Le terrible incident survenu à Kahramanmaras, où un élève de 14 ans s'est rendu responsable d'une tuerie ayant causé la mort de 9 personnes, a suscité une réaction vive des autorités. Comme rapporté par le ministre de la Justice, Akin Gurlek, 162 individus ont été arrêtés à travers le pays pour leur implication dans la diffusion de contenus alarmants sur les réseaux sociaux. Plus de 1 000 comptes ont été bloqués, touchant ceux qui ont véhiculé des informations trompeuses, fomentant ainsi la panique au sein de la population.

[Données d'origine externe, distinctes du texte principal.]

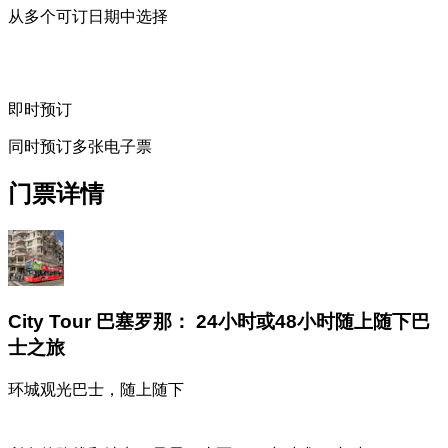
从多个可订日期中选择
即时预订
同时预订多张电子票
门票详情
City Tour 巴塞罗那： 24小时或48小时随上随下巴
士之旅
环城观光巴士，随上随下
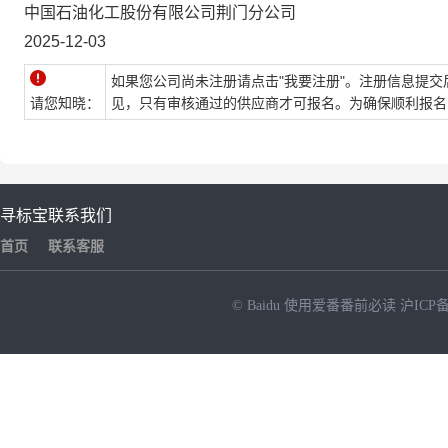
中国石油化工股份有限公司荆门分公司
2025-12-03
如果您公司尚未注册请点击"我要注册"。注册信息提交
请您知晓：
见，只有审核通过的供应商才可报名。为确保顺利报名
寻标宝
联系我们
首页
联系客服
© Baidu
使用爱番番前必读
沪ICP备
NEW
HOT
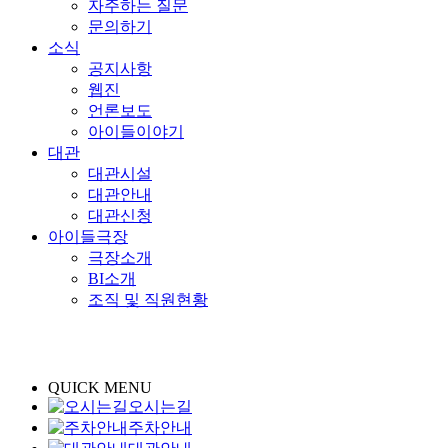
자주하는 질문
문의하기
소식
공지사항
웹진
언론보도
아이들이야기
대관
대관시설
대관안내
대관신청
아이들극장
극장소개
BI소개
조직 및 직원현황
QUICK MENU
오시는길
주차안내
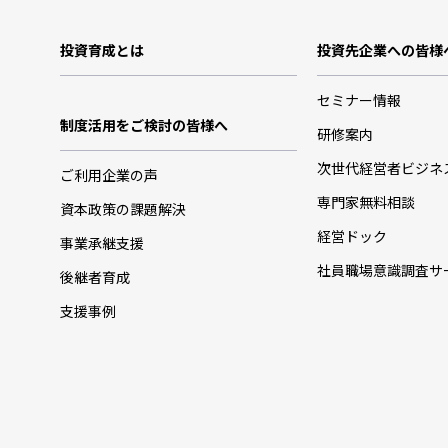
投資育成とは
投資先企業への皆様
セミナー情報
制度活用をご検討の皆様へ
研修案内
次世代経営者ビジネ
ご利用企業の声
専門家無料相談
資本政策の課題解決
経営ドック
事業承継支援
社員職場意識調査サ
後継者育成
支援事例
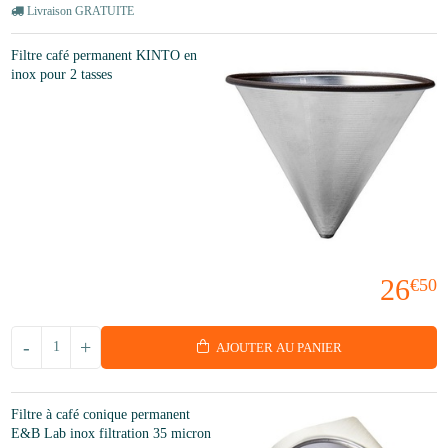
Livraison GRATUITE
Filtre café permanent KINTO en
inox pour 2 tasses
26
€50
-
+
AJOUTER AU PANIER
Filtre à café conique permanent
E&B Lab inox filtration 35 micron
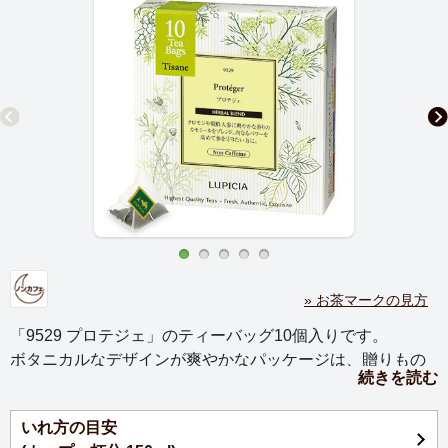
» お茶マークの見方
「9529 プロテジェ」のティーバッグ10個入りです。
ボタニカルなデザインが爽やかなパッケージは、贈りもの
続きを読む
にもぴったり。
毎日を忙しく過ごす方への、やすらぎの贈りものに。大切
いれ方の目安
な方への心を込めたギフトや、センスのある手土産をお探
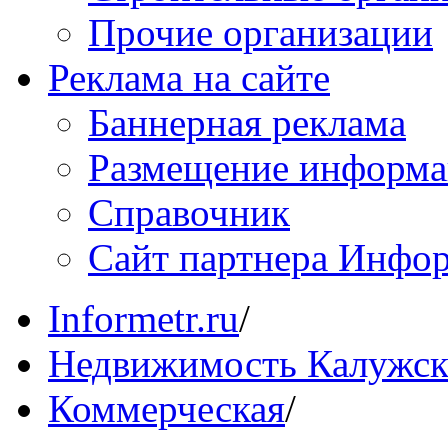
Прочие организации
Реклама на сайте
Баннерная реклама
Размещение информ
Справочник
Сайт партнера Инфо
Informetr.ru
/
Недвижимость Калужск
Коммерческая
/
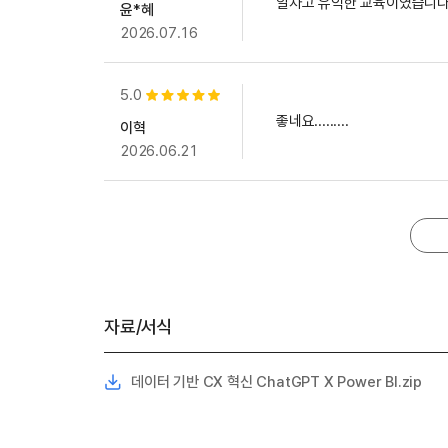
알차고 유익한 교육이였습니다
윤*혜
2026.07.16
5.0
별점 5개
좋네요.........
이혁
2026.06.21
자료/서식
데이터 기반 CX 혁신 ChatGPT X Power BI.zip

Les enseignants dans la rue
Face à cette violence, plus de 3 500 enseignants turcs ont manifesté à Ankara, demandant la démission du ministre de l'Éducation. Les chants des manifestants, tels que « Des taches de sang sur mon métier » et « Où étiez-vous quand nos enfants étaient en train de mourir ? », illustrent l’intensité de leur colère. Ces rassemblements surviennent après deux fusillades récentes, l'une ayant blessé seize personnes dans une école à l'est du pays, un phénomène rarissime en Turquie, comme le constate le quotidien Le Monde.
Les syndicats de l'éducation soulignent que l'insécurité croissante au sein des établissements scolaires nécessite une réponse proactive du gouvernement. Selon un rapport de France 24, certains experts estiment que la violence institutionnelle et sociale est en partie responsable de l'escalade de ces incidents. Un enseignant interrogé sur place a affirmé : "Nous avons besoin d'une meilleure protection pour nos élèves et une réelle volonté politique pour changer les choses." Ces événements tragiques revêtent une importance particulière dans un pays où l'éducation est souvent mise en avant comme une priorité nationale.